During the past decade, the commission has spent more time clearing projects like airports, highways and privatisation of natural resources, and less on poverty elimination and basic healthcare. With a core team of 20 that includes ministers and seven full-time members, the commission is assisted by over 60 advisers who have hardly ever served in small towns or villages. Most members have been associated with the corporate sector or academic institutions. During the last decade, the commission involved many pro-Congress NGOs to influence the policy framework in such a way that only their favourite projects got priority.

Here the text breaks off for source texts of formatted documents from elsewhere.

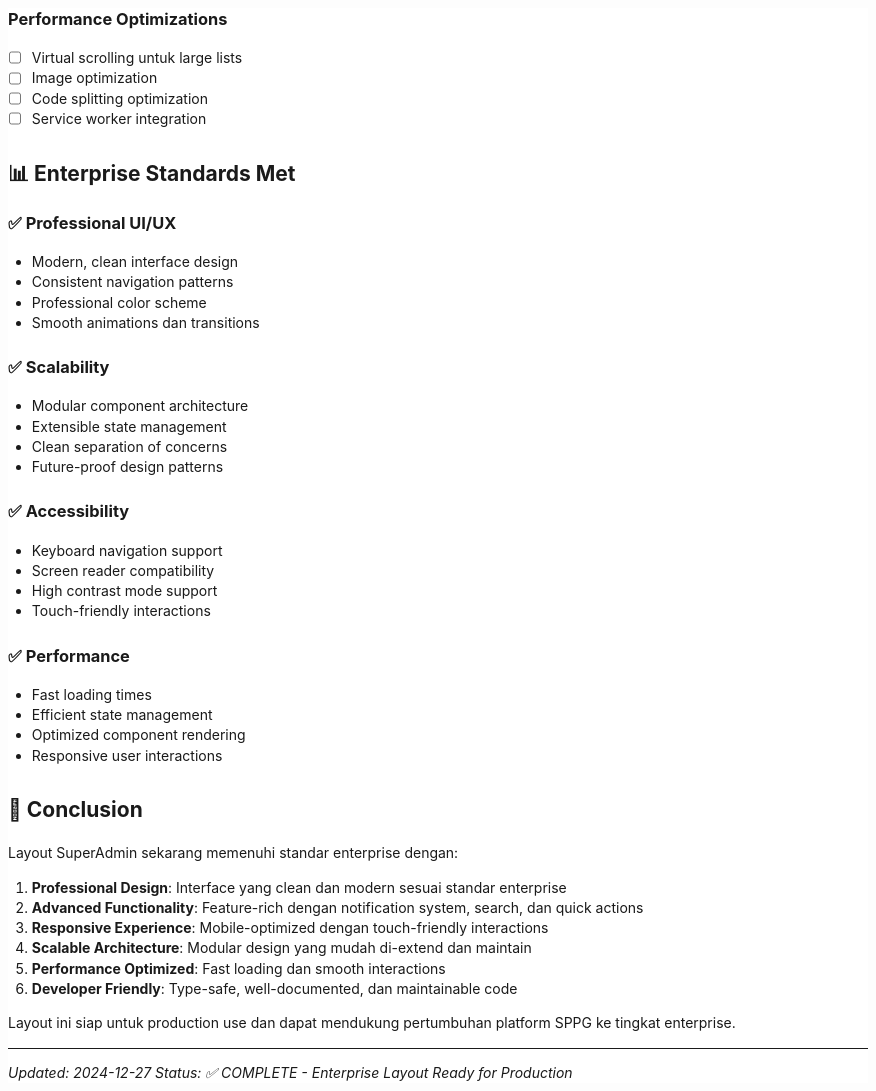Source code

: ### Performance Optimizations
- [ ] Virtual scrolling untuk large lists
- [ ] Image optimization
- [ ] Code splitting optimization
- [ ] Service worker integration

## 📊 Enterprise Standards Met

### ✅ Professional UI/UX
- Modern, clean interface design
- Consistent navigation patterns
- Professional color scheme
- Smooth animations dan transitions

### ✅ Scalability
- Modular component architecture
- Extensible state management
- Clean separation of concerns
- Future-proof design patterns

### ✅ Accessibility
- Keyboard navigation support
- Screen reader compatibility
- High contrast mode support
- Touch-friendly interactions

### ✅ Performance
- Fast loading times
- Efficient state management
- Optimized component rendering
- Responsive user interactions

## 🎯 Conclusion

Layout SuperAdmin sekarang memenuhi standar enterprise dengan:

1. **Professional Design**: Interface yang clean dan modern sesuai standar enterprise
2. **Advanced Functionality**: Feature-rich dengan notification system, search, dan quick actions  
3. **Responsive Experience**: Mobile-optimized dengan touch-friendly interactions
4. **Scalable Architecture**: Modular design yang mudah di-extend dan maintain
5. **Performance Optimized**: Fast loading dan smooth interactions
6. **Developer Friendly**: Type-safe, well-documented, dan maintainable code

Layout ini siap untuk production use dan dapat mendukung pertumbuhan platform SPPG ke tingkat enterprise.

---
*Updated: 2024-12-27*
*Status: ✅ COMPLETE - Enterprise Layout Ready for Production*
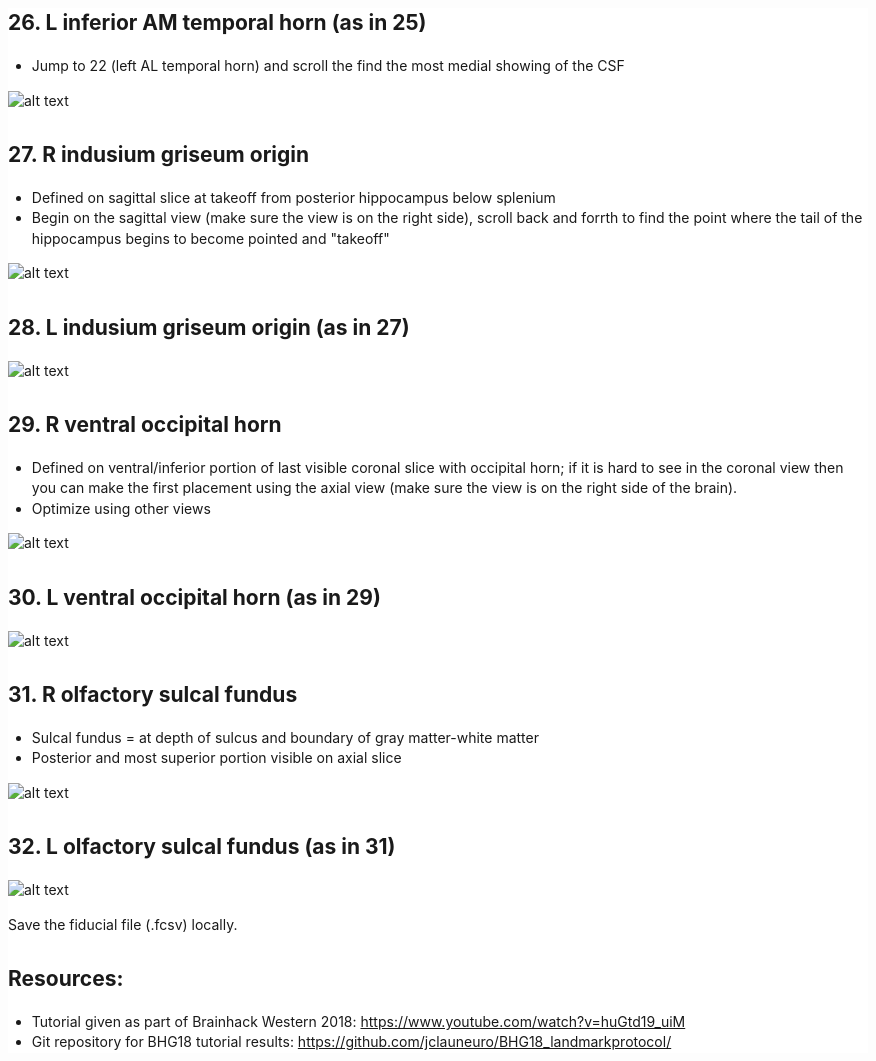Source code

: ## 26. L inferior AM temporal horn (as in 25)
  * Jump to 22 (left AL temporal horn) and scroll the find the most medial showing of the CSF

![alt text](figures/26_LIAMTH.png	"26. L inferior AM temporal horn")

## 27. R indusium griseum origin
  * Defined on sagittal slice at takeoff from posterior hippocampus below splenium
  * Begin on the sagittal view (make sure the view is on the right side), scroll back and forrth to find the point where the tail of the hippocampus begins to become pointed and "takeoff"
  
![alt text](figures/27_RIGO.png	"27. R indusium griseum origin")
  
## 28. L indusium griseum origin (as in 27)

![alt text](figures/28_LIGO.png	"28. L indusium griseum origin")

## 29. R ventral occipital horn
  * Defined on ventral/inferior portion of last visible coronal slice with occipital horn; if it is hard to see in the coronal view then you can make the first placement using the axial view (make sure the view is on the right side of the brain).
  * Optimize using other views
  
![alt text](figures/29_RVOH.png	"29. R ventral occipital horn")
  
## 30. L ventral occipital horn (as in 29)

![alt text](figures/30_LVOH.png	"30. L ventral occipital horn")

## 31. R olfactory sulcal fundus
  * Sulcal fundus = at depth of sulcus and boundary of gray matter-white matter
  * Posterior and most superior portion visible on axial slice

![alt text](figures/31_ROSF.png	"31. R olfactory sulcal fundus")
  
## 32. L olfactory sulcal fundus (as in 31)

![alt text](figures/32_LOSF.png	"32. L olfactory sulcal fundus")

Save the fiducial file (.fcsv) locally.

## Resources:
* Tutorial given as part of Brainhack Western 2018: https://www.youtube.com/watch?v=huGtd19_uiM
* Git repository for BHG18 tutorial results: https://github.com/jclauneuro/BHG18_landmarkprotocol/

It’s not only the structure or composition of the commission that necessitates its abolition in the Modi Model of Governance, in which speed and not stupor gets priority. The commission has been a roadblock when it came to quick dispersal of funds to various ministries and states. Modi doesn’t want a multi-window system. The commission symbolises a regulated and controlled development process, driven by skewed priorities. The new PM is pushing for a monitored roadmap for development. For 60 years, the commission took various ideological turns, from Socialist, to a mixed economy and finally towards free market. Of late, it was known as the most powerful institution where crony capitalism flourished uninterrupted. Nehru established it keeping a defined mission in mind. But the commission has lost its political and economic relevance.

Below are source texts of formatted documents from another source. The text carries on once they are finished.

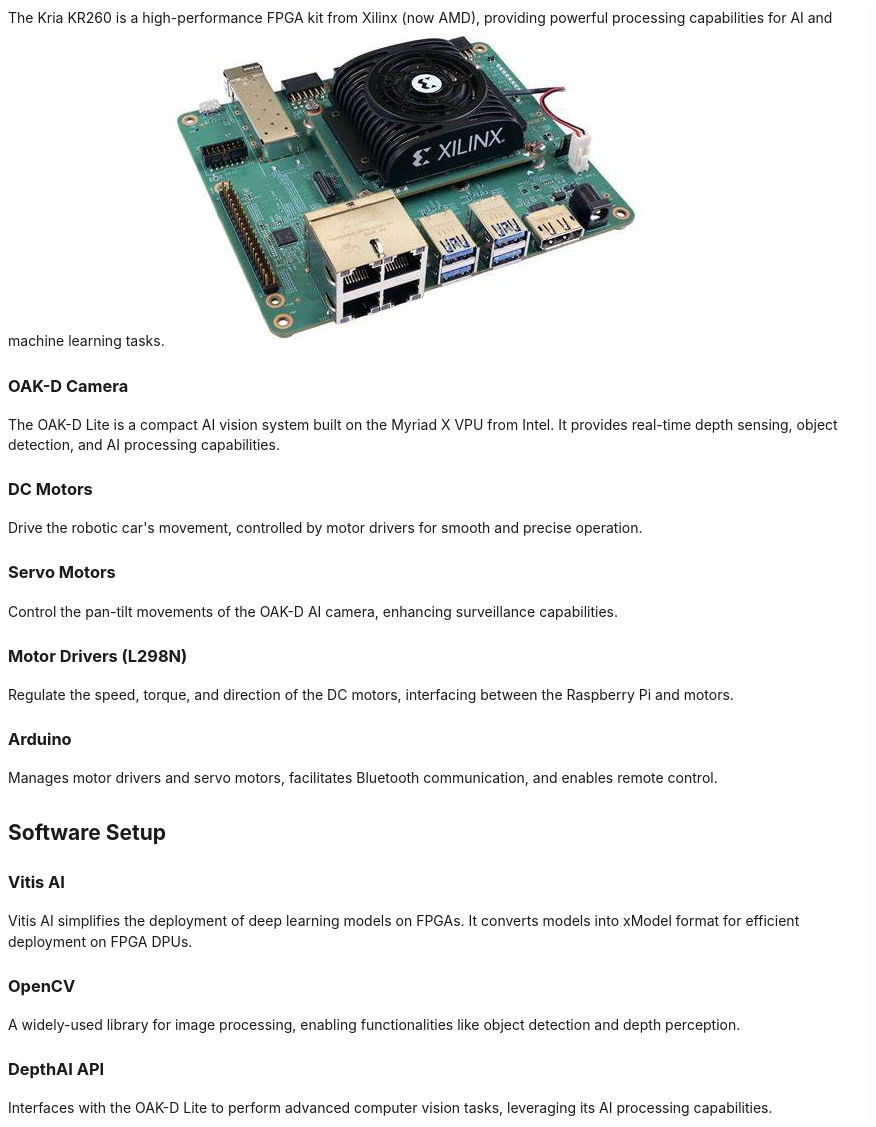 The Kria KR260 is a high-performance FPGA kit from Xilinx (now AMD), providing powerful processing capabilities for AI and machine learning tasks.
![Kria](https://github.com/EngrAwab/NeuroOptix/blob/main/img/KRIA.jpg)

### OAK-D Camera
The OAK-D Lite is a compact AI vision system built on the Myriad X VPU from Intel. It provides real-time depth sensing, object detection, and AI processing capabilities.

### DC Motors
Drive the robotic car's movement, controlled by motor drivers for smooth and precise operation.

### Servo Motors
Control the pan-tilt movements of the OAK-D AI camera, enhancing surveillance capabilities.

### Motor Drivers (L298N)
Regulate the speed, torque, and direction of the DC motors, interfacing between the Raspberry Pi and motors.

### Arduino
Manages motor drivers and servo motors, facilitates Bluetooth communication, and enables remote control.

## Software Setup
### Vitis AI
Vitis AI simplifies the deployment of deep learning models on FPGAs. It converts models into xModel format for efficient deployment on FPGA DPUs.

### OpenCV
A widely-used library for image processing, enabling functionalities like object detection and depth perception.

### DepthAI API
Interfaces with the OAK-D Lite to perform advanced computer vision tasks, leveraging its AI processing capabilities.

The commission was a source of nepotism in the government. Manmohan Singh appointed over 30 commissions, missions and panels to advise him on issues varying from potatoes to politics. He adopted the policy of show-me-the face and I-will-find-the-job. Missions on literacy, water, sanitation, skill development and knowledge were set up only to create a parallel system to the ministries. At one point of time, there were more heads of various commissions holding Cabinet rank than the actual number of Cabinet ministers in UPA. Curiously, a large number of them are drawn from various business and academic bodies. Some are just junior-level functionaries of business forums such as CII, FICCI and Assocham, whose primary job seems to be networking with officials and collecting important data for their own benefit.
Modi needs to order social audit of these institutions to discover whether they actually delivered on their mandate. According to finance ministry sources, over Rs 500 crore is spent every year just on salaries and establishment costs of such bodies. If Modi has to give a concrete shape to his mantra of Minimum Government, Maximum Governance, he has to strike at the culture of cronyism and purge the establishment of sycophants. Dismantling the commission will define the ideological contours of Mission Modi.